Book review: Forensic Architecture. Violence at the Threshold of Detectability

Forensic Architecture: Violence at the Threshold of Detectability, by Eyal Weizman, founder of Forensic Architecture, founding member of the architectural collective DAAR in Beit Sahour/Palestine, Professor at Goldsmiths College, University of London and a Global Scholar at Princeton University.

It’s on amazon USA and UK.

Publisher Zone Books and distributor by The MIT Press say: In recent years, the group Forensic Architecture began using novel research methods to undertake a series of investigations into human rights abuses. Today, the group provides crucial evidence for international courts and works with a wide range of activist groups, NGOs, Amnesty International, and the UN. Forensic Architecture has not only shed new light on human rights violations and state crimes across the globe, but has also created a new form of investigative practice that bears its name.

The group uses architecture as an optical device to investigate armed conflicts and environmental destruction, as well as to cross-reference a variety of evidence sources, such as new media, remote sensing, material analysis, witness testimony, and crowd-sourcing.

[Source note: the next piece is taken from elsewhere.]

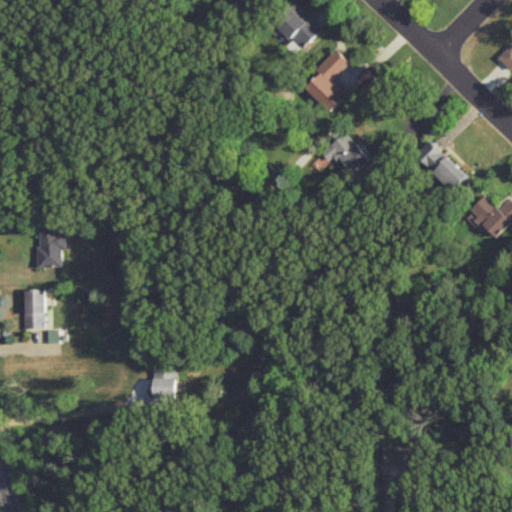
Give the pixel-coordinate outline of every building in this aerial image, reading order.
[(324,29),(300,4),(280,23),(304,48),(324,29)] [(511,65),(511,43),(501,55),(511,65)] [(318,68),(323,73),(309,87),(333,111),(350,94),(334,79),(351,61),(338,48),(318,68)] [(384,167),(349,129),(324,152),(331,159),(339,152),(366,183),(384,167)] [(470,175),(433,140),(419,155),(456,190),(470,175)] [(502,207),(488,194),(473,209),(501,236),(511,224),(511,197),(502,207)] [(41,266),(64,266),(64,250),(68,249),(67,231),(60,232),(60,221),(40,221),(41,266)] [(46,288),(25,289),(26,328),(48,327),(46,288)] [(60,328),(49,328),(50,342),(61,342),(60,328)] [(181,398),(182,361),(158,361),(157,398),(181,398)] [(423,443),(386,444),(386,464),(424,463),(423,443)]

In Forensic Architecture, Eyal Weizman, the group’s founder, provides, for the first time, an in-depth introduction to the history, practice, assumptions, potentials, and double binds of this practice.

Forensic Architecture, Guatemala: Operación Sofia (The DNA identification room at Laboratorio Clyde Snow, Guatemala City, November 2011. Photo: Paulo Tavares, Eyal Weizman)

Forensic Architecture, White Phosphorus

Forensic Architecture is a multidisciplinary research agency composed of artists, filmmakers, writers and architectural researchers who use architectural methods and repurpose new sensing technologies to investigate and expose state or corporate violence, especially when it bears upon the territory.

The group analyzes WW1 aerial photographs, inspects satellite images, deploys kites for land surveys, investigates material traces left on the ground, builds 3D models to re-create atrocities, creates interactive cartography and countercartography, collects testimonies of survivors, scrutinizes user-generated media made by citizens on the ground and uploaded on the internet, etc. Forensic Architecture uses any mean and media necessary to reconstruct evidences of violence that are inscribed onto the land and built environment. Their meticulous work is then turned into evidence that can be used in legal settings to challenge the official narrative of critical events. Sometimes, some form of justice is eventually reached. Other times, miscarriages of justice or even complete absence of justice prevail.

The case studies detailed in the book involve the reconstruction of a contested shooting in the West Bank, the architectural recreation of a secret Syrian detention center from the memory of its survivors, an investigation into the environmental violence and climate change in Guatemala, the 3D modelling of bomb clouds that are then used as fingerprints for locating Israeli strikes on the Gaza dense urban environment, patterns of Western drone strikes in Pakistan, Afghanistan, Yemen, Somalia, etc.

Along the pages, you get to learn a lot about the challenges that the members of Forensic Architecture encounter in their work: satellite imagery is more affordable than ever but its photographic resolution is degraded for privacy and secrecy reasons, at least when it comes to the ones available to the public (as Weizman notes, high resolution is used for killing and low resolution for investigating the killing); a commitment to helping the victims leaves the group exposed to criticisms, even though their method is rigorously scientific; legal system itself can be part of a state’s mechanism of domination and denial; evidence from sources derived from new media video analysis, interactive cartography, or animation almost always encounter objection in court because they are too new, etc.

Saydnaya: inside a Syrian torture prison, a commission by Amnesty International

Rafah: Black Friday. Report on the war operations of 1-4 August 2014, in Rafah, Gaza. Image complex: Forensic Architecture

Forensic Architecture, Drone Strikes (Digital reconstruction of the scene of a drone strike in a 3D-mode. Düsseldorf, May 21, 2013)

The book is fascinating. It is dense in information, images, maps and documentation that record the way the organization is re-appropriating and re-purposing a broad number of skills and technologies in the context of activism and justice. Their method is characterized by a remarkable amount of scientific accuracy, but also by a surprisingly high percentage of flexibility, empathy and creativity.

The book is often disheartening too. State-sponsored violence makes for very uncomfortable read: tales of ruthless dispossession, of Bedouin villages bulldozed time and time again, brutal colonization of landscape, destruction of life-sustaining resources, arbitrary killings made acceptable by the cultural and legal system, erasure of culture, etc.

Forensic Architecture. Violence at the Threshold of Detectability is a publication i’d recommend to anyone interested in human rights, activism, geopolitics, urban planning, architecture, and in the creative and social-engaged uses of technologies.